§ Testo riportato:
++++++++++

29 NOVEMBRE 1902 – Nasce a Torino Carlo Levi.
La sua è una famiglia della borghesia ebraica cittadina, sin da ragazzo dimostra un grande interesse per la pittura, passione che coltiverà per tutta la vita, con risultati importanti.
Terminati gli studi liceali si iscrive alla facoltà di Medicina e, proprio nel periodo universitario, conosce Pietro Gobetti che gli chiede di collaborare alla rivista La Rivoluzione Liberale e lo introduce alla scuola pittorica di Felice Casorati che raggruppa l’avanguardia pittorica torinese.

++++++++++

§ Voci fornite:
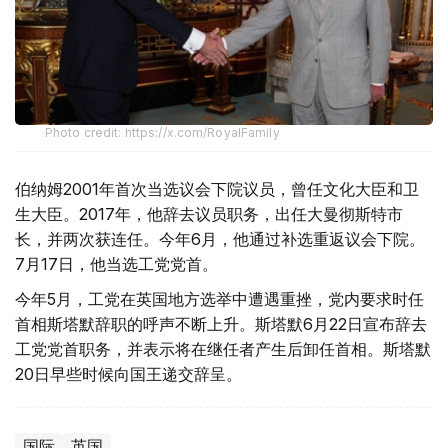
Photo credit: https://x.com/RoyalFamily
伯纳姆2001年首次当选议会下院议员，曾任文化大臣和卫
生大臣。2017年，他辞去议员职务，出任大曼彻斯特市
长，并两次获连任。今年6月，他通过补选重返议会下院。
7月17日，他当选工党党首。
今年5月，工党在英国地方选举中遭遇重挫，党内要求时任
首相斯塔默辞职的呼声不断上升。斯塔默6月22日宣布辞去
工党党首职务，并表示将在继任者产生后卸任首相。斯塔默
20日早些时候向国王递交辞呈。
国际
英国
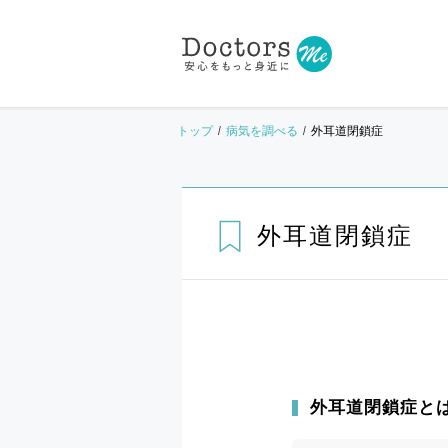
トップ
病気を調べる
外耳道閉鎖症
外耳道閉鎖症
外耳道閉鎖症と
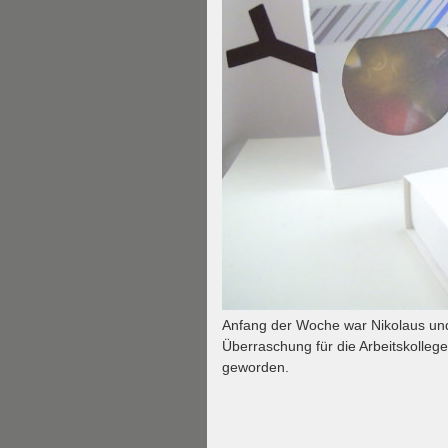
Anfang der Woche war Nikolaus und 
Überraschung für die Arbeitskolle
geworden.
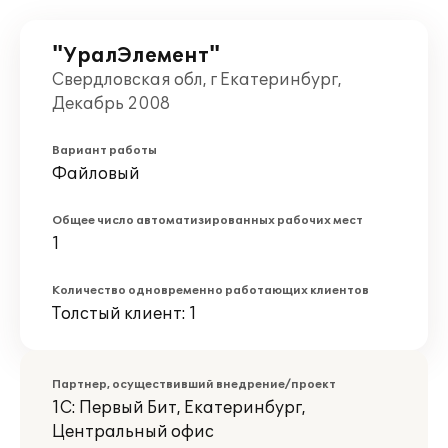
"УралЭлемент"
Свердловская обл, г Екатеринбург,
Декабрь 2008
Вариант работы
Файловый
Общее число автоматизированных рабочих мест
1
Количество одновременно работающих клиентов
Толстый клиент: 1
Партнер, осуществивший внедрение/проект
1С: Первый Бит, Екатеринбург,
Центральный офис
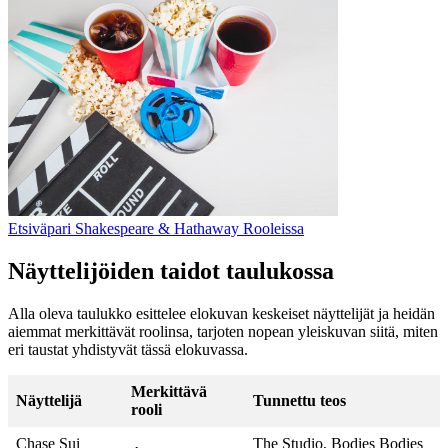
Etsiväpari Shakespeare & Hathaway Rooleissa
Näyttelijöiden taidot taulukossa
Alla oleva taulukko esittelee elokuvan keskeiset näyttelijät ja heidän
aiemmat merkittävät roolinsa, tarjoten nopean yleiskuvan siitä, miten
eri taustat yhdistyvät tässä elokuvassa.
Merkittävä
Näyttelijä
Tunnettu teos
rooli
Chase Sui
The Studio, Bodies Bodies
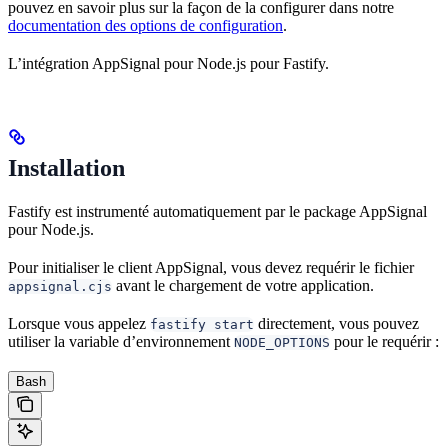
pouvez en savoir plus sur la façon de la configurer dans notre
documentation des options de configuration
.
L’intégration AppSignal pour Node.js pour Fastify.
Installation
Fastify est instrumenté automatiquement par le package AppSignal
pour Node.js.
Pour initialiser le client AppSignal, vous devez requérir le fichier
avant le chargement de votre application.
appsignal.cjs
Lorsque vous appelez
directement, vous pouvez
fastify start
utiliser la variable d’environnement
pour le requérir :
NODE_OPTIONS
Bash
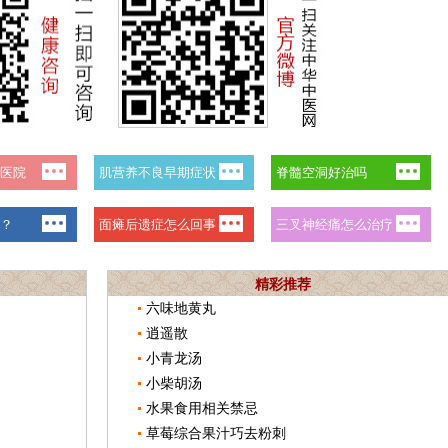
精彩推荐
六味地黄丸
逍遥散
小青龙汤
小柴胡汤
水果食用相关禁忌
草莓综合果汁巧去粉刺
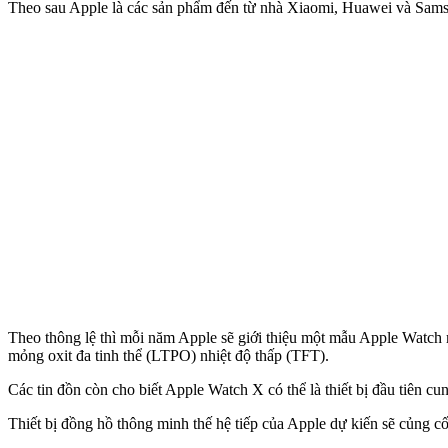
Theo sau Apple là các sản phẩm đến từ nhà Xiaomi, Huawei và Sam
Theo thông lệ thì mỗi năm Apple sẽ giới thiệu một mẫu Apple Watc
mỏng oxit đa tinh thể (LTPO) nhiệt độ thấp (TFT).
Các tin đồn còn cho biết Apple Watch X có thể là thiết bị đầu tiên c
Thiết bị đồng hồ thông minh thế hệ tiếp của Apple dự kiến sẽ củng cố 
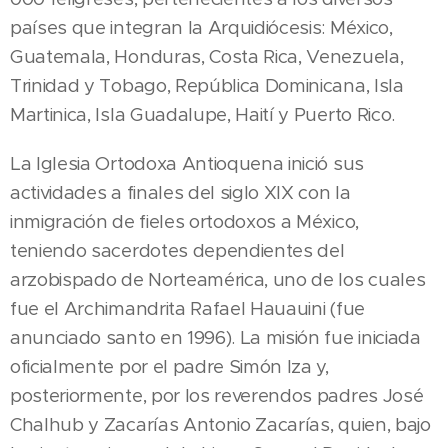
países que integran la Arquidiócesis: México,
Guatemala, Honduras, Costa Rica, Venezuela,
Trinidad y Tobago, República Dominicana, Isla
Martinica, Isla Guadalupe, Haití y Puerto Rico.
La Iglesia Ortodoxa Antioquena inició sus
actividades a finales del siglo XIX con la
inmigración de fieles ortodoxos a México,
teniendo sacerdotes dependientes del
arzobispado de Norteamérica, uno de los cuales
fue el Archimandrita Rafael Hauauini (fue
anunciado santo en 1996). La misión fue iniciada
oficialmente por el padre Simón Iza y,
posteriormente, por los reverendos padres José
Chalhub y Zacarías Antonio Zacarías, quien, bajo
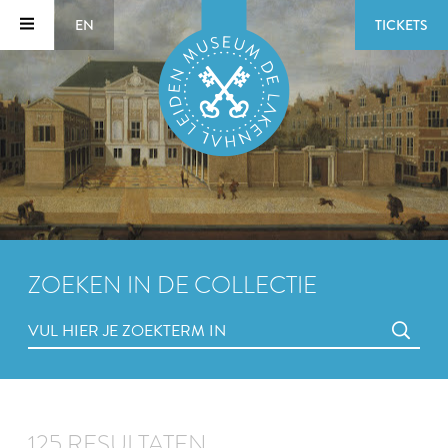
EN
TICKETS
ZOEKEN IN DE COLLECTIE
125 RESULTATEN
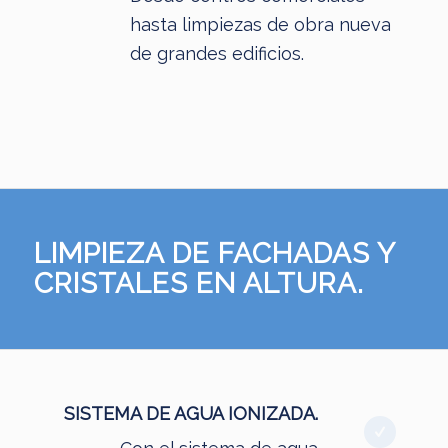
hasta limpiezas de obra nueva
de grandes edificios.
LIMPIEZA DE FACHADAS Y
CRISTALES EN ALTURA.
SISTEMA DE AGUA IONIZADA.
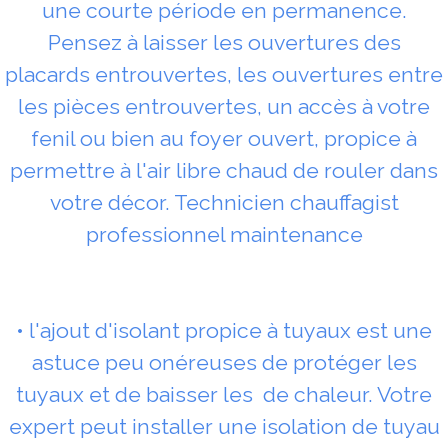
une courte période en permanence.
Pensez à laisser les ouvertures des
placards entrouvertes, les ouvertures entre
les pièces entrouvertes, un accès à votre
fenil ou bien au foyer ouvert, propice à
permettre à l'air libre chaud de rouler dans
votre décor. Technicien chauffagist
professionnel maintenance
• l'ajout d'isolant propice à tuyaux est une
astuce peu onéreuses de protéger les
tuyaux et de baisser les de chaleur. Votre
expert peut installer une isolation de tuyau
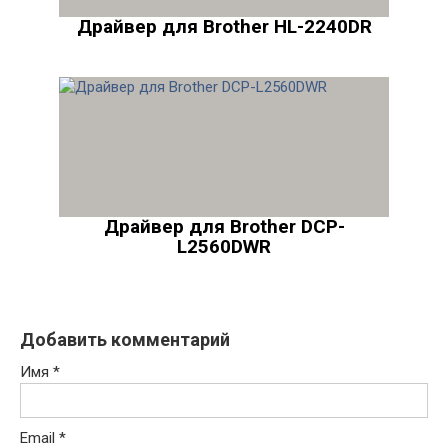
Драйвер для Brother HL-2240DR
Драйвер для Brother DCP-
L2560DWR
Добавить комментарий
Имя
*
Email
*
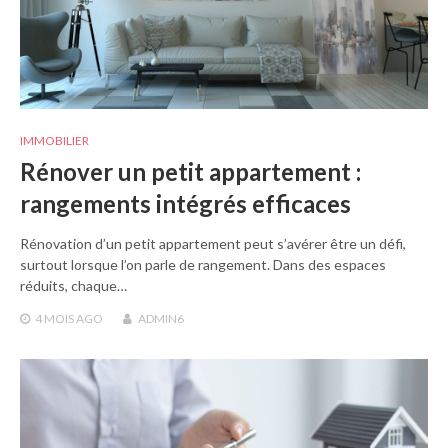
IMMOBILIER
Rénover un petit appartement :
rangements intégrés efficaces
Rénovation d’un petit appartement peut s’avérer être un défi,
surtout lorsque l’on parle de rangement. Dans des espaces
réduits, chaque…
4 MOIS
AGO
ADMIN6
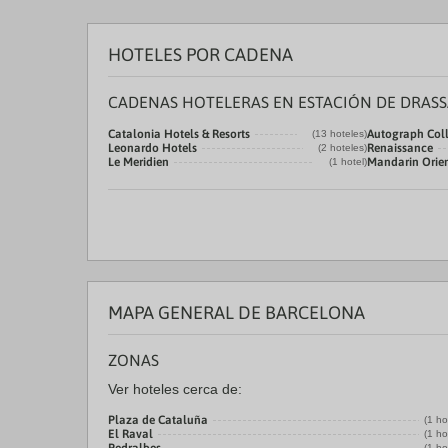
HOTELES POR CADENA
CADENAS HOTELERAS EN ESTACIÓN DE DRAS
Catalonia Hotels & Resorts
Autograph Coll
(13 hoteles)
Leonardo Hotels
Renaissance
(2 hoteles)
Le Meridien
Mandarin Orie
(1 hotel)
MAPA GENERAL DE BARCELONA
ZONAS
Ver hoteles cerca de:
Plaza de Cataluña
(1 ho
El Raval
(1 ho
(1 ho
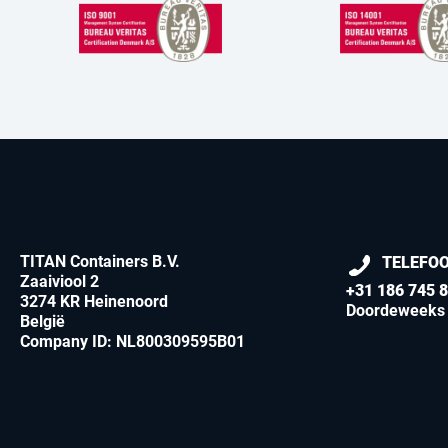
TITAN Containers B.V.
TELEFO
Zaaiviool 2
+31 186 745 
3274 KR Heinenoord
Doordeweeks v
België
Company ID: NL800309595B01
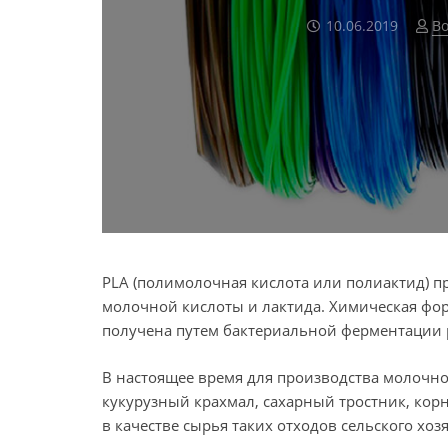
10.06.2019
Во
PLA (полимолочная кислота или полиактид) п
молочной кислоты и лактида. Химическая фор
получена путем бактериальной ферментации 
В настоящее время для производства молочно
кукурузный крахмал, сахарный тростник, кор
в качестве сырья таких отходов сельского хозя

++++++++++

§ Da fare:
Rispondi a queste domande sul testo riportato:
(a) In quale città nasce Carlo Levi?
(b) A quale facoltà si iscrive dopo gli studi liceali?
(c) A quale rivista Pietro Gobetti gli chiede di collaborare?

§ Risposta finale:
(a) Torino
(b) Medicina
(c) La Rivoluzione Liberale